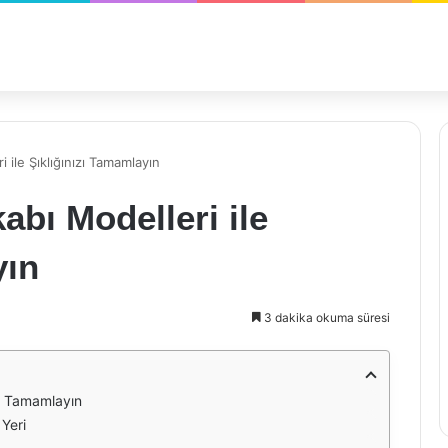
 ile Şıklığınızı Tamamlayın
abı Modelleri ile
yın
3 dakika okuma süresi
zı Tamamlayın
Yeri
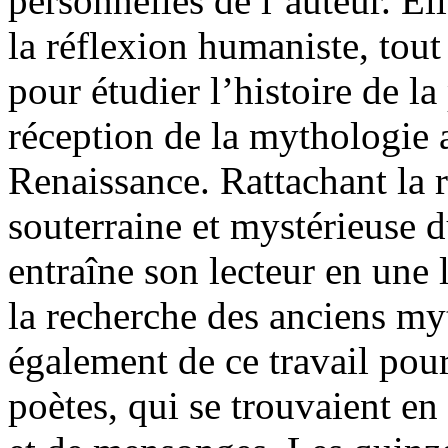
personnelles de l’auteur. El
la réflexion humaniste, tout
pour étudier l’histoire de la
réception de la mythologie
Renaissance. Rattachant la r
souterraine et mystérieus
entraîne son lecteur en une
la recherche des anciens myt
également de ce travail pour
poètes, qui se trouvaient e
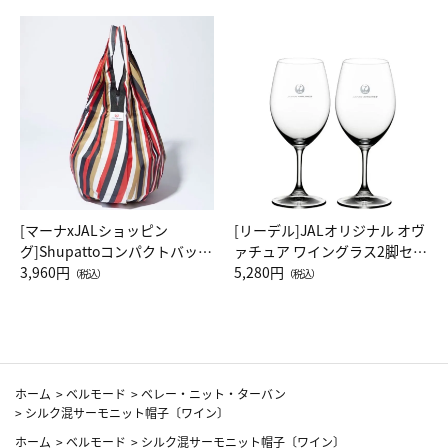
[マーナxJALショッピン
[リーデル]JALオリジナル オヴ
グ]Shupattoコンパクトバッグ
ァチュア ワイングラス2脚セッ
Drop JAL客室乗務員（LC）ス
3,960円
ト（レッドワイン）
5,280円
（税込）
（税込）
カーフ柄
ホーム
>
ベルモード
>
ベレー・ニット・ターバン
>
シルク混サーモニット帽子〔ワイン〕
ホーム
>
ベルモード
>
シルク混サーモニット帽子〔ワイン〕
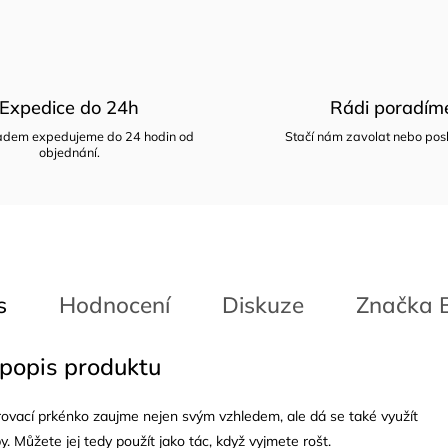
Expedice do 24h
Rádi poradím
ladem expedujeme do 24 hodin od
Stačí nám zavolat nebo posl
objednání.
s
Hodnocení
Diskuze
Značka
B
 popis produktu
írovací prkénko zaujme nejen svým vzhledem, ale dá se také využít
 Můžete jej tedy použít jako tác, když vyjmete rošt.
* * *
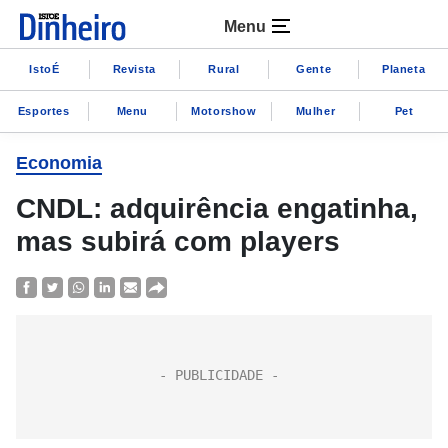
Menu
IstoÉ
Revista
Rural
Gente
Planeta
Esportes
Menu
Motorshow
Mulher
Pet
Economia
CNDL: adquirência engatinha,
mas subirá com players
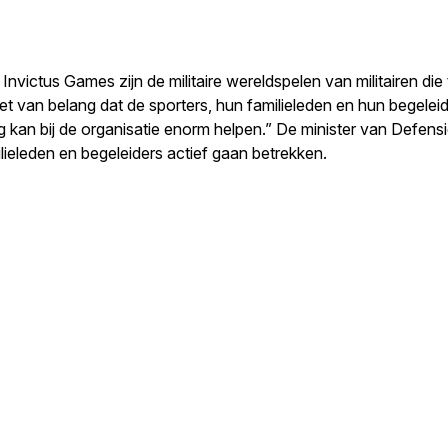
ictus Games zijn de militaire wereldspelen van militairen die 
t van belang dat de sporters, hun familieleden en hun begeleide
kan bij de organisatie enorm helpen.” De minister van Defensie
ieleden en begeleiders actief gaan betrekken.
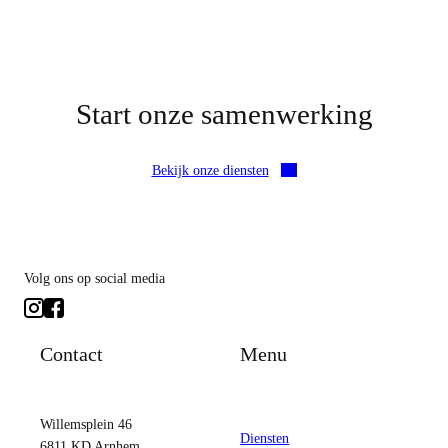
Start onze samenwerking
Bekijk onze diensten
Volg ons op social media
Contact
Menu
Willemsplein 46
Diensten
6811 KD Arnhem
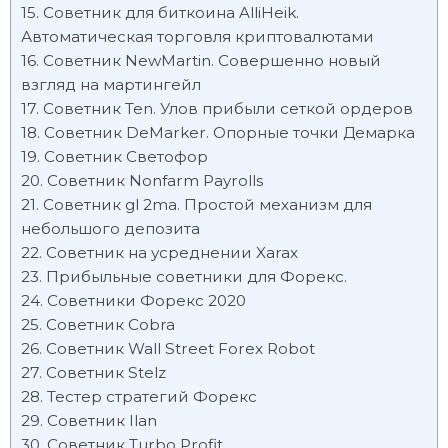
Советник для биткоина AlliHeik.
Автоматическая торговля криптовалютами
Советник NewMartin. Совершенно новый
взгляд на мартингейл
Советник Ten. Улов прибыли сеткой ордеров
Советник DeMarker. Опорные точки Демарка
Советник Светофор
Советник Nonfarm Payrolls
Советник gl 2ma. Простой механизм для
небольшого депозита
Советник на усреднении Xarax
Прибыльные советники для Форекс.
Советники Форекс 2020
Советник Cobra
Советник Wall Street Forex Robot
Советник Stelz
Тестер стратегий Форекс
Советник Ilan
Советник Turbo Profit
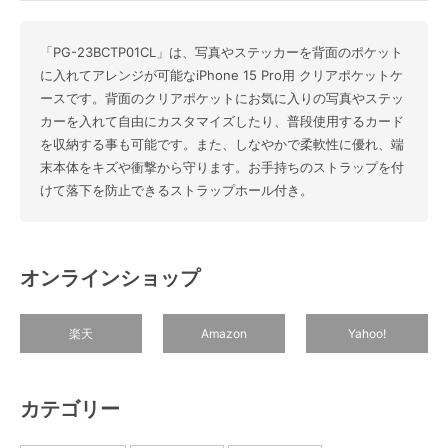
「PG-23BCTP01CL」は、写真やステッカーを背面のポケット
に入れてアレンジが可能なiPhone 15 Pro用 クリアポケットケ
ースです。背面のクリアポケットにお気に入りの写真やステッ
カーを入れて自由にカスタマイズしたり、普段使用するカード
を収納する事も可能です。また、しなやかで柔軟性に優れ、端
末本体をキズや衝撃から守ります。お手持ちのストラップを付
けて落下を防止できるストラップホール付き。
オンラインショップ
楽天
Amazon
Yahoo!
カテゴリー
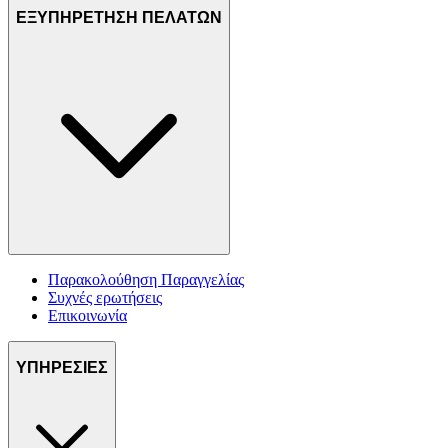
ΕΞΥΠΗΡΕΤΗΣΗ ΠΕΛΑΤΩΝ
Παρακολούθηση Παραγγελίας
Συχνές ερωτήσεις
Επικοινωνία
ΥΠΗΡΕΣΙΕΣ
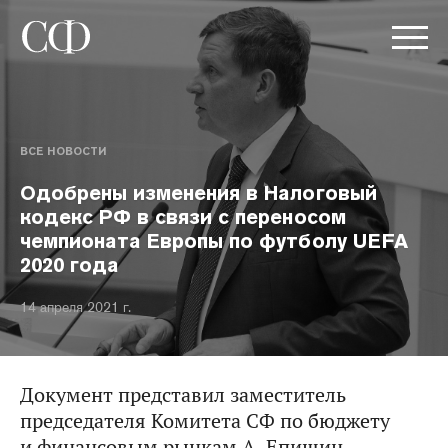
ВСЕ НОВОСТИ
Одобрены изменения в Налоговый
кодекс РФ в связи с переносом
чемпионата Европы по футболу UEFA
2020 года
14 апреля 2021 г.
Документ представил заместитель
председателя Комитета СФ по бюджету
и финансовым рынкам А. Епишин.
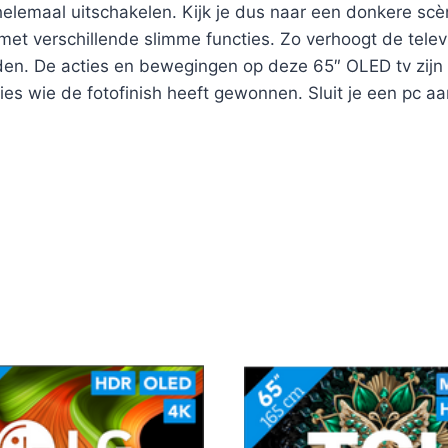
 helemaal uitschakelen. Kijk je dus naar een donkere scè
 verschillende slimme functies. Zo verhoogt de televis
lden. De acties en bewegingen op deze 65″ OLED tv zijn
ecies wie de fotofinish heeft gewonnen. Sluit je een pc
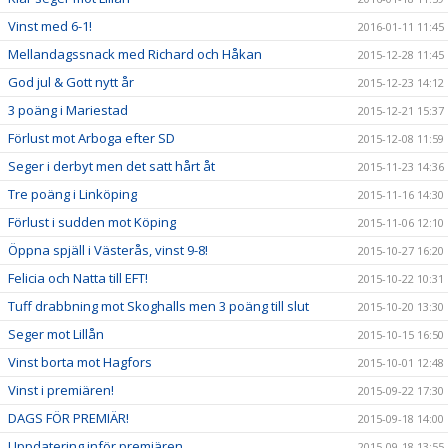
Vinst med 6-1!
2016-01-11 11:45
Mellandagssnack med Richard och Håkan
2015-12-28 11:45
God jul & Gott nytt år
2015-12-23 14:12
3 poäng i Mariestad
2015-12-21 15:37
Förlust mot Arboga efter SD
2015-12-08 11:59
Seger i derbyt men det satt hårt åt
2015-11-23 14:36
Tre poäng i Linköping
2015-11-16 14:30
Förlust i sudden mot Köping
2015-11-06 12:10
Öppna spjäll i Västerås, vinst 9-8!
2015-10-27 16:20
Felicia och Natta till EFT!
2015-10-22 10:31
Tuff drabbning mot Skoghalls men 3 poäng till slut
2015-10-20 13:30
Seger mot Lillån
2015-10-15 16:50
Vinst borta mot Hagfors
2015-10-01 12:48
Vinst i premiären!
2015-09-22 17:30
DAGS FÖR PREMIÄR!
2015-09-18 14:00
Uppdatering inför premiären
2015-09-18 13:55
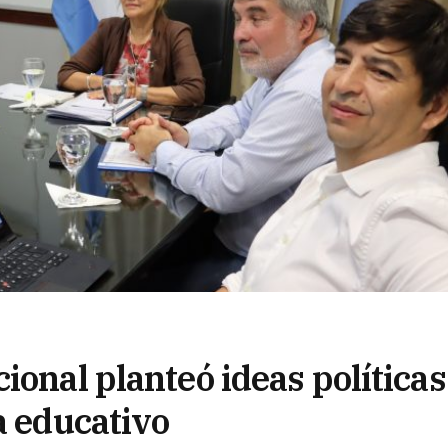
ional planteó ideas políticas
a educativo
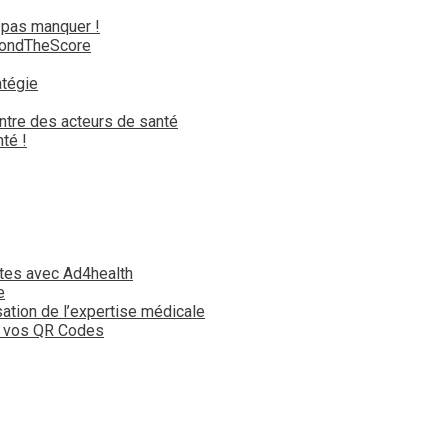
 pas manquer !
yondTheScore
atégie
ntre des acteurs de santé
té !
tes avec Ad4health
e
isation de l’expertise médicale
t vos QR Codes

Task directions
Find how many lines in the listing hold "onze", and reply with that number only.

Exercise answer
2